The undertakings concerned may seek clearance from the NZCC under the voluntary pre-notification regime. The NZCC recommends that the undertakings concerned apply for a pre-merger clearance if the concentration exceeds the below thresholds. A transaction is unlikely to raise competition concerns if it falls within the below thresholds:

  • the undertakings concerned have a combined market share of less than 40%, and the three businesses in the market with the largest market shares have a combined market share of less than 70%; or
  • where the three businesses in the market with the largest market shares have a combined market share of 70% or more, the undertakings concerned have a combined market share of less than 20%.

Whilst the NZCC recommends applying for clearance if the transaction exceeds the thresholds, in practice, the majority of transactions granted clearance exceed the thresholds.

2.3.2 For each threshold, can the threshold be triggered by only one undertaking having local turnover?

Not applicable.

2.3.3 For each threshold, can the threshold be triggered without any undertaking having local turnover?

Not applicable.

2.3.4 Are there any circumstances where transactions falling below these thresholds may be still investigated?

As the “thresholds” are only indicators, the New Zealand Commerce Commission may investigate any acquisition of assets or shares which would have the effect of substantially lessening the competition in New Zealand.

2.4 Other national thresholds for ex ante merger control (e.g. sector-specific rules)

2.4.1 Relevant thresholds for sector-specific or other ex ante merger control rules?

Specific rules apply in the farming and fishing industries.

2.5 Foreign-to-foreign mergers

2.5.1 Do any exemptions, special thresholds etc. apply to foreign-to-foreign mergers, i.e. where none of the undertakings concerned is domiciled in the jurisdiction?

Specific rules apply to foreign acquisitions of “significant business assets”.

“Signification business assets” is defined as either of the total expenditure involved, price paid or gross value of the assets of the target exceeds NZD 100,000,000.

A foreigner is defined as an “overseas person” who

  • is not a citizen of, or ordinarily a resident of, New Zealand;
  • is a partnership, corporate body of trust with 25% or more ownership or control held by an overseas person by reference to certain factors (e.g. composition of management or beneficial ownership), or
  • a company incorporated outside New Zealand, or a company in which a person holds 25% or more of the shares or voting rights (directly or indirectly), or power to control 25% or more of management.

Foreign acquisition is also caught by the merger regime rules if the overseas person has acquired a controlling interest in a New Zealand corporation through acquisition outside New Zealand of the assets or shares of that corporation.

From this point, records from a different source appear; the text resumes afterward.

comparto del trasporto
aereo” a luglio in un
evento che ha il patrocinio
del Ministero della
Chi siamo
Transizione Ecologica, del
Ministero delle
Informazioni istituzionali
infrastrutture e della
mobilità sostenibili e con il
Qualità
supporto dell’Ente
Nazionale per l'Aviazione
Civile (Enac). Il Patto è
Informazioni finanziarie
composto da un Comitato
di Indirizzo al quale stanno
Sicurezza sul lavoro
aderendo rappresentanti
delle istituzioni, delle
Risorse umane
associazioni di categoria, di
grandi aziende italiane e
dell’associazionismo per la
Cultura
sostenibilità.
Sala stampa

A “controlling interest” regarding foreign acquisition is defined as the overseas person:

  • controlling the management;
  • holding more than 20% of the votes, shares or right to receive dividend;
  • being the holding company, or
  • holding assets of the New Zealand corporation which gives them effective control over the corporation.

3. Calculation and allocation of turnover, asset value, transaction value etc.

3.3 Relevant undertakings for the calculation of turnover

3.3.1 The undertakings whose turnover is taken into account?

The transaction is considered on a group level and parent companies and subsidiaries and other interconnected and associated companies should be considered as if they were one corporate body.

3.3.2 Shall the turnover of the existing seller be included in the target's group turnover?

Not applicable.

3.6 Calculation of other thresholds

3.6.1 The principles for calculation of metrics for other thresholds (e.g. transaction value, market share, share of supply etc.)?

The transaction is considered on a group level and parent companies and subsidiaries and other interconnected and associated companies should be considered as if they were one corporate body.